> _Your instructions_: Which lines of the records below contain the word "Warunków"? Show each one.

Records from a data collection
-=-=-
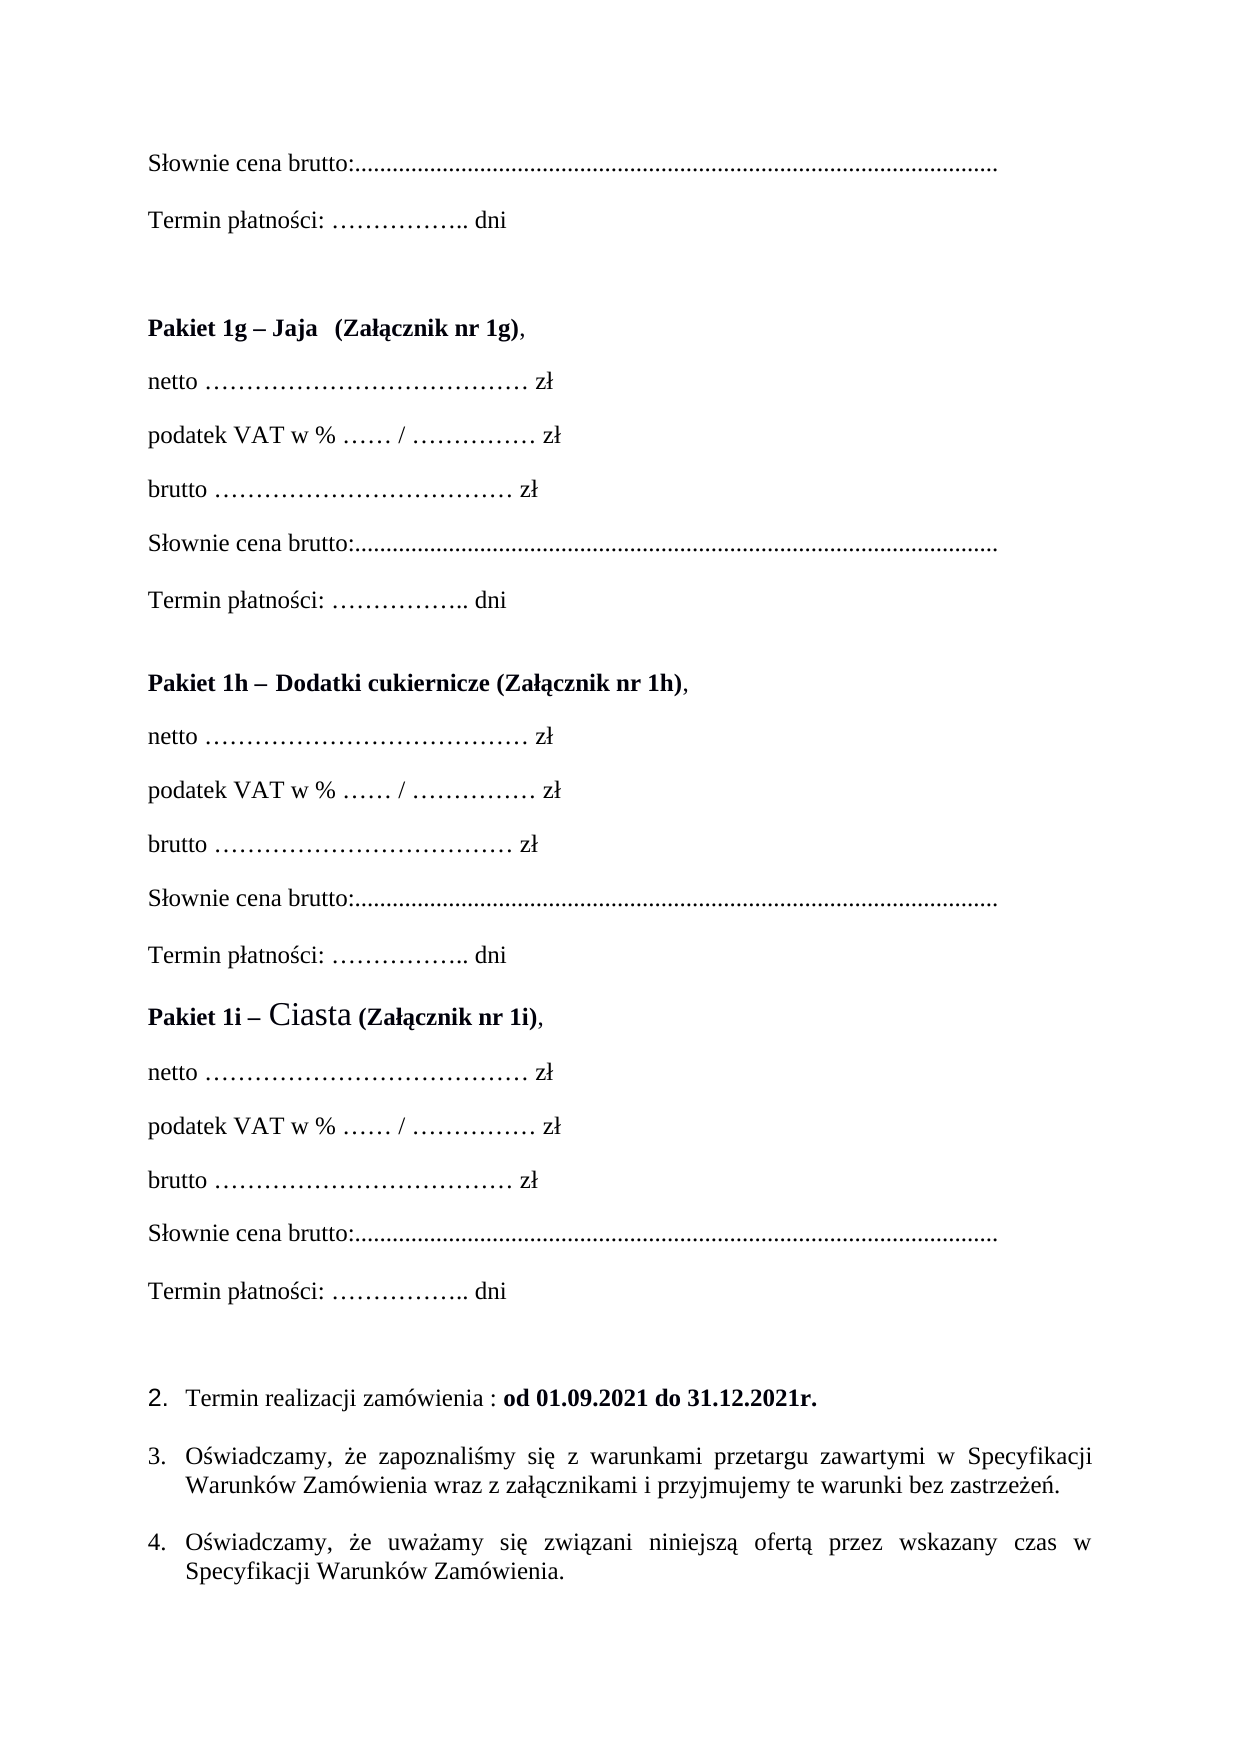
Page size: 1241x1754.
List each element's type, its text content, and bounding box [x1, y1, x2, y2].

list Oświadczamy, że zapoznaliśmy się z warunkami przetargu zawartymi w Specyfikacji Warunków Zamówienia wraz z załącznikami i przyjmujemy te warunki bez zastrzeżeń. [148, 1441, 1093, 1498]
list Termin realizacji zamówienia : od 01.09.2021 do 31.12.2021r. [148, 1383, 1093, 1412]
text Termin płatności: …………….. dni [148, 940, 1093, 969]
text brutto ……………………………… zł [148, 829, 1093, 858]
list Oświadczamy, że uważamy się związani niniejszą ofertą przez wskazany czas w Specyfikacji Warunków Zamówienia. [148, 1527, 1093, 1585]
text Pakiet 1g – Jaja (Załącznik nr 1g), [148, 313, 1093, 341]
text brutto ……………………………… zł [148, 474, 1093, 503]
text Pakiet 1i – Ciasta (Załącznik nr 1i), [148, 994, 1093, 1032]
text Słownie cena brutto:....................................................................................................... [148, 148, 1093, 176]
text podatek VAT w % …… / …………… zł [148, 420, 1093, 449]
text Termin płatności: …………….. dni [148, 205, 1093, 234]
text Termin płatności: …………….. dni [148, 1276, 1093, 1305]
text Słownie cena brutto:....................................................................................................... [148, 528, 1093, 556]
text Słownie cena brutto:....................................................................................................... [148, 1218, 1093, 1247]
text brutto ……………………………… zł [148, 1165, 1093, 1193]
text netto ………………………………… zł [148, 721, 1093, 750]
text netto ………………………………… zł [148, 366, 1093, 395]
text Pakiet 1h – Dodatki cukiernicze (Załącznik nr 1h), [148, 668, 1093, 696]
text netto ………………………………… zł [148, 1057, 1093, 1086]
text Termin płatności: …………….. dni [148, 585, 1093, 614]
text Słownie cena brutto:....................................................................................................... [148, 883, 1093, 911]
text podatek VAT w % …… / …………… zł [148, 775, 1093, 804]
text podatek VAT w % …… / …………… zł [148, 1111, 1093, 1140]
-=-=-
> _Answer to this exercise_:
list Oświadczamy, że zapoznaliśmy się z warunkami przetargu zawartymi w Specyfikacji Warunków Zamówienia wraz z załącznikami i przyjmujemy te warunki bez zastrzeżeń. [148, 1441, 1093, 1498]
list Oświadczamy, że uważamy się związani niniejszą ofertą przez wskazany czas w Specyfikacji Warunków Zamówienia. [148, 1527, 1093, 1585]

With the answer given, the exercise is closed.